* [Data to examine]:

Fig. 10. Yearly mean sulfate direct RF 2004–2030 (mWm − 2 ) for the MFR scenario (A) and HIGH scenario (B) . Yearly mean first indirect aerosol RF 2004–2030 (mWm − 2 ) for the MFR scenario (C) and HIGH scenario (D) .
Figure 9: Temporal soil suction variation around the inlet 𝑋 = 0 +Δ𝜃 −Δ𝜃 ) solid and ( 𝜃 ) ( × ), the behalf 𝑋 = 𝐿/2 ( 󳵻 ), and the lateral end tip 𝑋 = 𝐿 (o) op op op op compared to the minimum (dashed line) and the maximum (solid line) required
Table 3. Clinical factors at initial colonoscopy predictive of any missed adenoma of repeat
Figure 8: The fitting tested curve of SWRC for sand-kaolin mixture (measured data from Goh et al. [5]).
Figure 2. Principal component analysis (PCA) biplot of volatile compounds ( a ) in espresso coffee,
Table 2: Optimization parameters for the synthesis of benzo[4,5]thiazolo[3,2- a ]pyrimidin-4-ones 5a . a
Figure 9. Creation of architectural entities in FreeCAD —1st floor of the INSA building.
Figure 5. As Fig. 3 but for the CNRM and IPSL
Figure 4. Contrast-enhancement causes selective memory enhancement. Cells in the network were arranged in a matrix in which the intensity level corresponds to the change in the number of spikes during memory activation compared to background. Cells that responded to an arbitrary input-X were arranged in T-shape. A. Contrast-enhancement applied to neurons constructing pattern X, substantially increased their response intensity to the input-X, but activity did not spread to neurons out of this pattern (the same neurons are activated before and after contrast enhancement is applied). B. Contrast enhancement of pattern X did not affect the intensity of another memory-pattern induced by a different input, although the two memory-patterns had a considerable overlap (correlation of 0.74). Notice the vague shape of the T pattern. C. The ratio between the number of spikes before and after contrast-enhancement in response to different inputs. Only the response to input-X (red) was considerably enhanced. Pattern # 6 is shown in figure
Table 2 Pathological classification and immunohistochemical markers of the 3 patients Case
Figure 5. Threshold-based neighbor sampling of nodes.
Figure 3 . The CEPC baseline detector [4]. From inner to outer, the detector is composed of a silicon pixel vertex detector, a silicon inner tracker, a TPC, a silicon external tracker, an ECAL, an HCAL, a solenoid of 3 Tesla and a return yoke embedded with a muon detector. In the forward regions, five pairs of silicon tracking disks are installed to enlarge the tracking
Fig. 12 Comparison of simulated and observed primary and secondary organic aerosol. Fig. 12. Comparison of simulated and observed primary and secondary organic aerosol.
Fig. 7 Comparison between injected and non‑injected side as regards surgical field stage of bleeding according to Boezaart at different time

* [What this task involves]: Each line above is to be reproduced exactly.

* [Task result]:
Fig. 10. Yearly mean sulfate direct RF 2004–2030 (mWm − 2 ) for the MFR scenario (A) and HIGH scenario (B) . Yearly mean first indirect aerosol RF 2004–2030 (mWm − 2 ) for the MFR scenario (C) and HIGH scenario (D) .
Figure 9: Temporal soil suction variation around the inlet 𝑋 = 0 +Δ𝜃 −Δ𝜃 ) solid and ( 𝜃 ) ( × ), the behalf 𝑋 = 𝐿/2 ( 󳵻 ), and the lateral end tip 𝑋 = 𝐿 (o) op op op op compared to the minimum (dashed line) and the maximum (solid line) required
Table 3. Clinical factors at initial colonoscopy predictive of any missed adenoma of repeat
Figure 8: The fitting tested curve of SWRC for sand-kaolin mixture (measured data from Goh et al. [5]).
Figure 2. Principal component analysis (PCA) biplot of volatile compounds ( a ) in espresso coffee,
Table 2: Optimization parameters for the synthesis of benzo[4,5]thiazolo[3,2- a ]pyrimidin-4-ones 5a . a
Figure 9. Creation of architectural entities in FreeCAD —1st floor of the INSA building.
Figure 5. As Fig. 3 but for the CNRM and IPSL
Figure 4. Contrast-enhancement causes selective memory enhancement. Cells in the network were arranged in a matrix in which the intensity level corresponds to the change in the number of spikes during memory activation compared to background. Cells that responded to an arbitrary input-X were arranged in T-shape. A. Contrast-enhancement applied to neurons constructing pattern X, substantially increased their response intensity to the input-X, but activity did not spread to neurons out of this pattern (the same neurons are activated before and after contrast enhancement is applied). B. Contrast enhancement of pattern X did not affect the intensity of another memory-pattern induced by a different input, although the two memory-patterns had a considerable overlap (correlation of 0.74). Notice the vague shape of the T pattern. C. The ratio between the number of spikes before and after contrast-enhancement in response to different inputs. Only the response to input-X (red) was considerably enhanced. Pattern # 6 is shown in figure
Table 2 Pathological classification and immunohistochemical markers of the 3 patients Case
Figure 5. Threshold-based neighbor sampling of nodes.
Figure 3 . The CEPC baseline detector [4]. From inner to outer, the detector is composed of a silicon pixel vertex detector, a silicon inner tracker, a TPC, a silicon external tracker, an ECAL, an HCAL, a solenoid of 3 Tesla and a return yoke embedded with a muon detector. In the forward regions, five pairs of silicon tracking disks are installed to enlarge the tracking
Fig. 12 Comparison of simulated and observed primary and secondary organic aerosol. Fig. 12. Comparison of simulated and observed primary and secondary organic aerosol.
Fig. 7 Comparison between injected and non‑injected side as regards surgical field stage of bleeding according to Boezaart at different time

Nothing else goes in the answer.